Johann Ulrich Heiniger

Johann Ulrich Heiniger
Vater Heiniger

Johann Ulrich (auch: Hans-Ulrich) Heiniger, genannt Vater Heiniger (* 8. Februar 1808 in Wyssachen; † 28. Mai 1892 in Bern), war Stadtmissionar in Bern.

Als Sohn eines Holzschuhmachers wuchs er in ärmlichen Verhältnissen auf dem Bauerngut Schwendihüttli an der Schattseite des oberen Wyssachengrabens im Emmental auf. Die Mutter musste die Familie durchbringen. Während der Inflation von 1816 und 1817, als zur Ernährung armer Leute nur noch Steckrüben übrigblieben, lernte er den Hunger kennen. Ein Onkel brachte ihm das Handwerk des Hechelns bei.

Über seine Jugendjahre berichtet er: An Sonntagen besuchte ich gewöhnlich des Morgens die Kirche, Nachmittags ging ich zum Kugelwerfen, an den Tanzsonntagen ins Wirtshaus; das Tanzen wurde meine Leidenschaft. Und doch war mir bei diesem Leben nicht immer wohl. Ich erinnere mich noch gut, wie ich mehrmahls vom Tanzboden weg hinauslief in die finstere Nacht und helle Thränen weinte vor innerer Wehmut, dann, wenn ich ausgeweint hatte, am Brunnen meine Augen wusch, um wieder zurückzukehren zum lustigen Tanz. Dass ich nach Weltbrauch ein Mädchen zu Gast hielt, verstund sich von selbst. Da ging mein geringer Verdienst oft an einem einzigen Sonntag drauf.

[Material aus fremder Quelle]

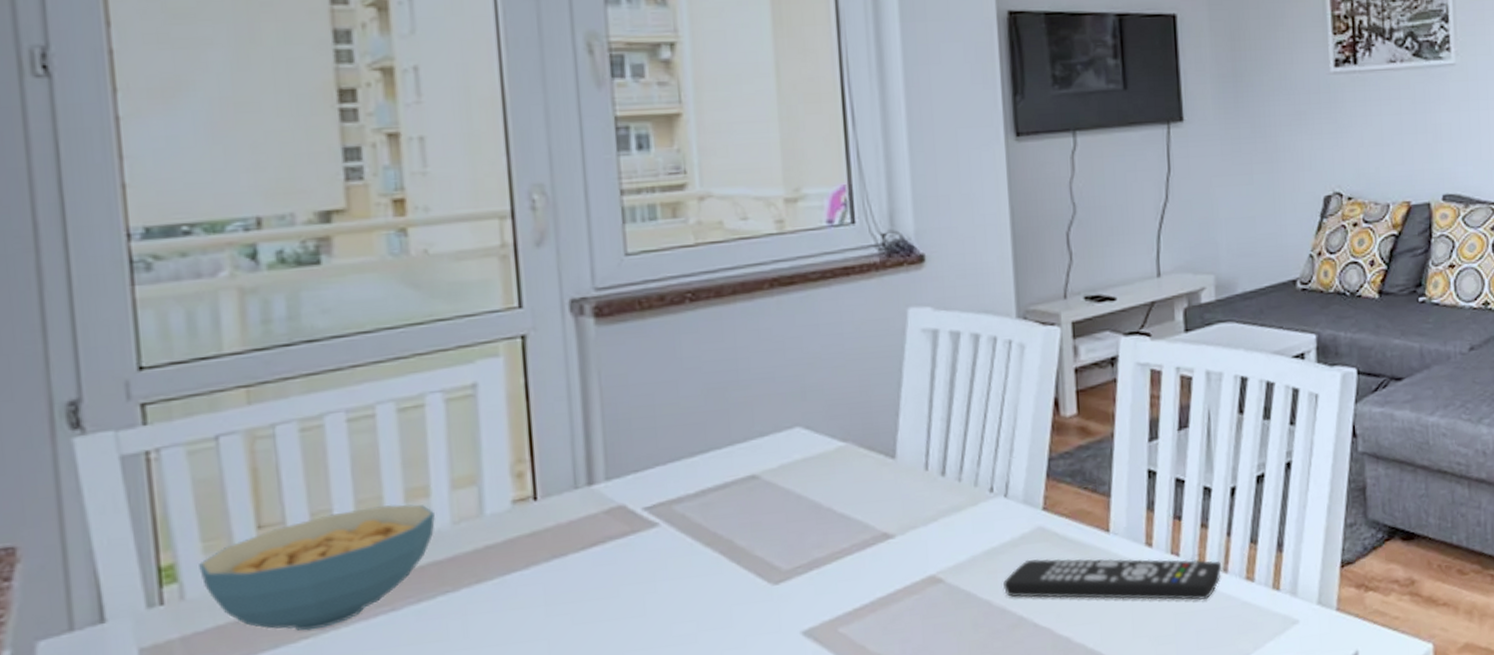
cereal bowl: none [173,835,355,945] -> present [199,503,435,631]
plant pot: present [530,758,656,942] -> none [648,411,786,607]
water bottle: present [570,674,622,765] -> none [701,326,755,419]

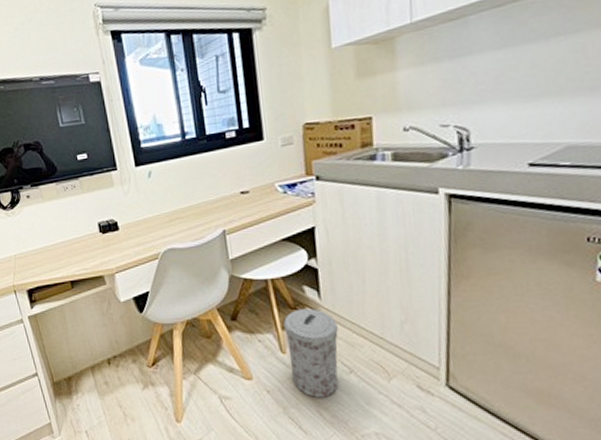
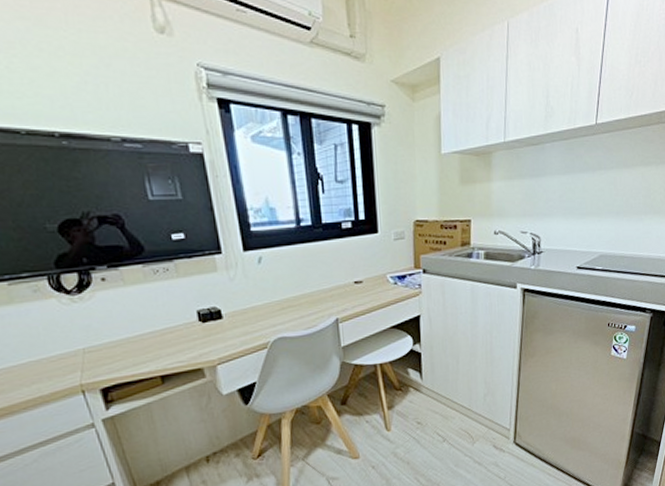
trash can: present [284,308,339,397] -> none [390,388,435,467]

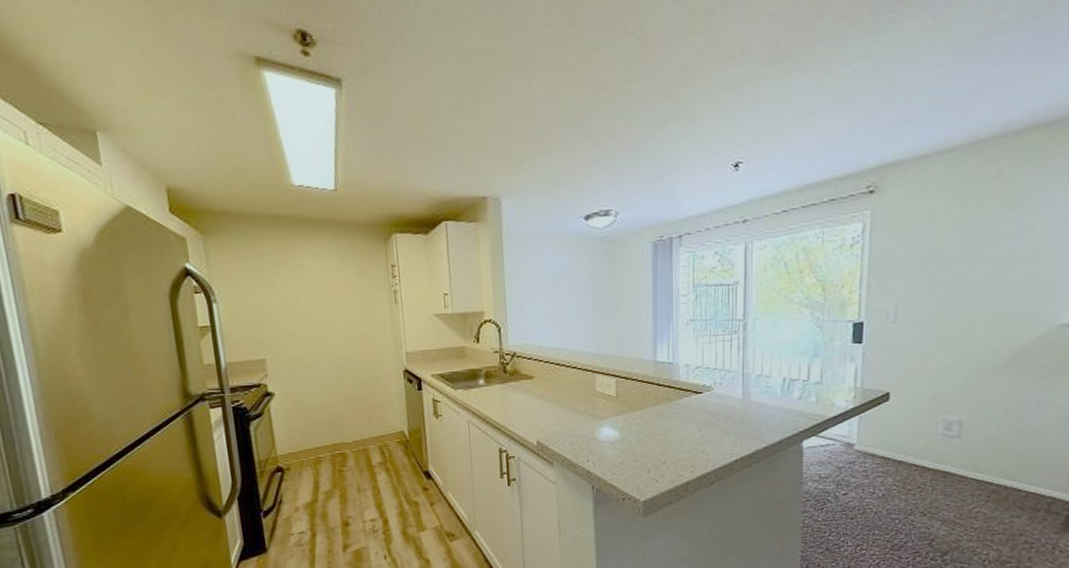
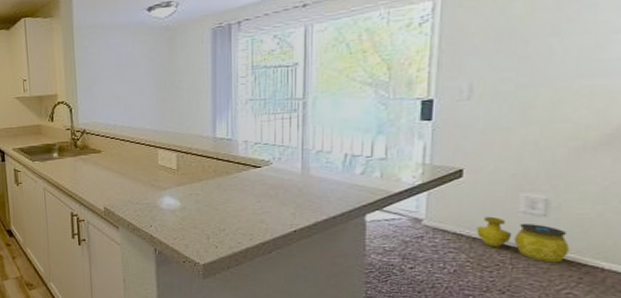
decorative vase: none [901,439,980,483] -> present [476,216,570,263]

Als ihn ein neuer Meister eindringlich ermahnte, änderte er seinen Lebenswandel, erlebte aber erst nach der Heirat mit "Mareili", der Magd eines Nachbarn, eine religiöse Erweckung. Der Theologe Gottlieb Ringier, der damals als Pfarrhelfer in Wasen im Emmental wirkte, bereitete ihn durch Privatunterricht zum Lehrerberuf vor. Er besuchte mehrere Fortbildungskurse, u.a. 1836 in Burgdorf BE bei Jeremias Gotthelf, kam anschliessend als Lehrer nach Eriswil und fand dort durch die Vermittlung des reformierten Ortspfarrers Friedrich Küpfer-Hahn Zugang zu Gemeinschaftskreisen. Im Winter 1845/1846 ereignete sich unter seinen Schülern eine eigentliche Erweckung. Heiniger erlebte dort aber auch eine schwere Depression und materielle Not, da er seine Frau, acht Kinder und seine alten Eltern ernähren musste.

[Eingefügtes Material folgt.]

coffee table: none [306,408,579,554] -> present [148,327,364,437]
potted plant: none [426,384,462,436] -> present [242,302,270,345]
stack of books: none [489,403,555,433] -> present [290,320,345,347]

Am 7. Februar 1853 wurde er vom Komitee der Evangelischen Gesellschaft des Kantons Bern zum Stadtmissionar von Bern gewählt und am 14. Februar eingesegnet. Hier entfaltete er eine reiche Tätigkeit, wozu Krankenbesuche und Hausbesuche bei Familien in schwierigen sozialen Verhältnissen, die Leitung von Bibelstunden und eine intensive Briefseelsorge gehörte – im Laufe seines Lebens soll er 18.914 seelsorgerliche Briefe geschrieben haben.

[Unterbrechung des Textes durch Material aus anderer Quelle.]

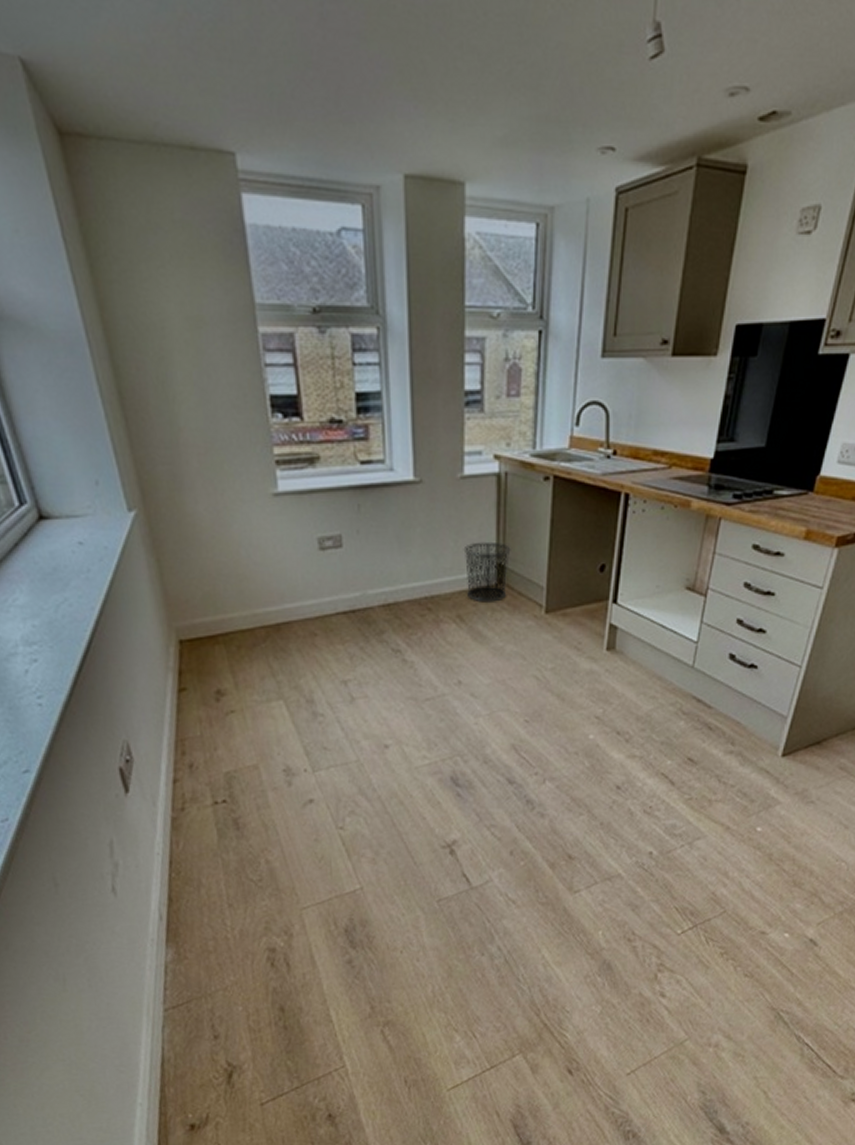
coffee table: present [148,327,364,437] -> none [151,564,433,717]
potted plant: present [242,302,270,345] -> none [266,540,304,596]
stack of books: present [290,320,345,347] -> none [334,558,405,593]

Heinigers Leben wird beschrieben in Franz Eugen Schlachter Buch Was Vater Heiniger uns erzählt.

Literatur

  • Hansueli Ramser: Die Evangelische Gesellschaft des Kantons Bern im Dienst der Ausbreitung des Reiches Gottes. In: Rudolf Dellsperger u.a.: Auf dein Wort. Beiträge zur Geschichte und Theologie der Evangelischen Gesellschaft des Kantons Bern im 19. Jahrhundert. Verlag Haller, Bern 1981, ISBN 3-85570-081-6 (formal falsche ISBN), S. 68-77.
  • Franz Eugen Schlachter: Was Vater Heiniger uns erzählt und Andere über ihn berichten. Freie Brüdergemeinde, Albstadt 2005, (Nachdr. d. Ausg. Bern 1892).